Moving on to the theory – why is teaching an enriching calling, noble even? I think it is because of the immediacy between the profession and its stakeholders. The students are right there in front of you. What they think of you and how they respond to your performance as a teacher is immediately obvious and felt. A similar kind of immediacy exists between doctors and patients too, I guess. Probably between lawyers and their clients as well. But in teaching, you have a sense that you are influencing and shaping something bigger and much more permanent. You are influencing and orienting the arc of your students’ lives, and by extension, that of a future generation, and hopefully your influence is a positive and constructive one. In any case, the projection of your tiny influences is huge down the road. This may be the reason why we still remember our good teachers, thirty or forty years on. This also is the reason why teaching is different from a corporate career, where the overall profit motive and monetary incentives may seem a bit less worthy, more transient and too extrinsic. Even research, while immensely gratifying in terms of knowledge generation, is a bit less worthy because your additions are minuscule. The arc that you are trying to shape and orient through your efforts bends but unwillingly — unless you are an Einstein or a Feynman.

On a different note, I think teaching suits me for an entirely separate reason related to my personality.

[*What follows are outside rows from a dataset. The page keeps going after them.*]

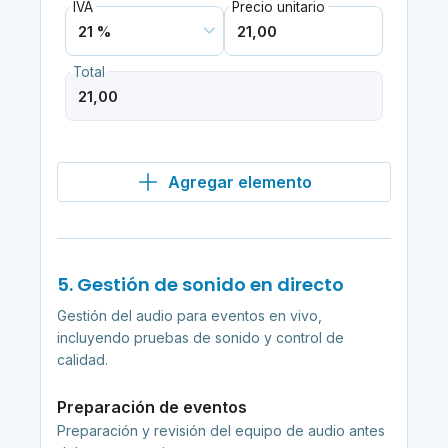
IVA
Precio unitario
Total
Agregar elemento
5. Gestión de sonido en directo
Gestión del audio para eventos en vivo,
incluyendo pruebas de sonido y control de
calidad.
Preparación de eventos
Preparación y revisión del equipo de audio antes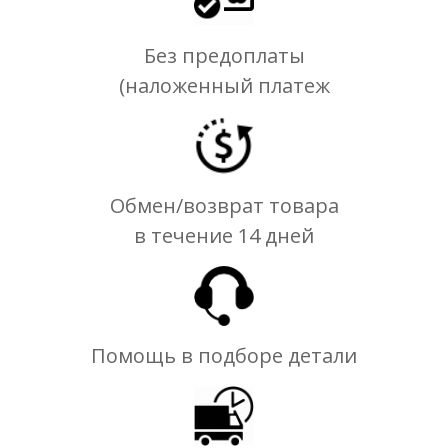
Без предоплаты
(наложенный платеж
Обмен/возврат товара
в течение 14 дней
Помощь в подборе детали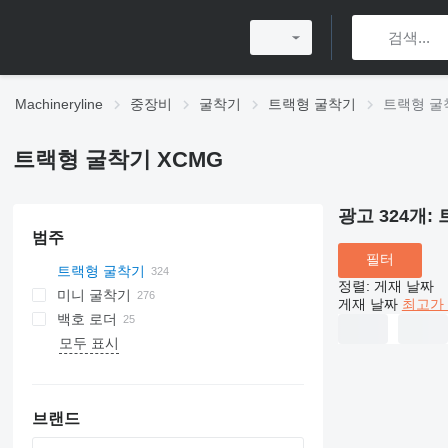
Machineryline
중장비
굴착기
트랙형 굴착기
트랙형 굴
트랙형 굴착기 XCMG
광고 324개:
범주
필터
트랙형 굴착기
정렬
:
게재 날짜
미니 굴착기
게재 날짜
최고가 
백호 로더
모두 표시
브랜드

It goes like this. We people are social beings, and we put our fellow beings in various categories, at varying emotional distances from us. We have spouses, immediate family members, friends, extended family, people of your religion, race, from your country and so on, for whom we have varying levels of concern and connection. For me, all these categories fall in a very narrow band of emotional distance. Don’t get me wrong, I don’t think this is a great quality at all and I am certainly not recommending it to anybody. In fact, I think it makes personal connections and attachments almost impossible, diminishing (or even negating) the human condition that we are supposed to find ourselves in. Do not try this at home, for it’s lonesome road.

But, as luck would have it, my universal emotional distance happens to be almost exactly right for a teacher-student relationship. I am genuinely concerned about my students and their wellbeing. This concern of mine shone through in my interactions with them, and was reflected in their comments and feedback. I really want every single one of them to understand, learn, do well and succeed. But this concern is confined to the narrow context of the classroom. It is a concern devoid of a sense of responsibility. A perfect combination, in my opinion.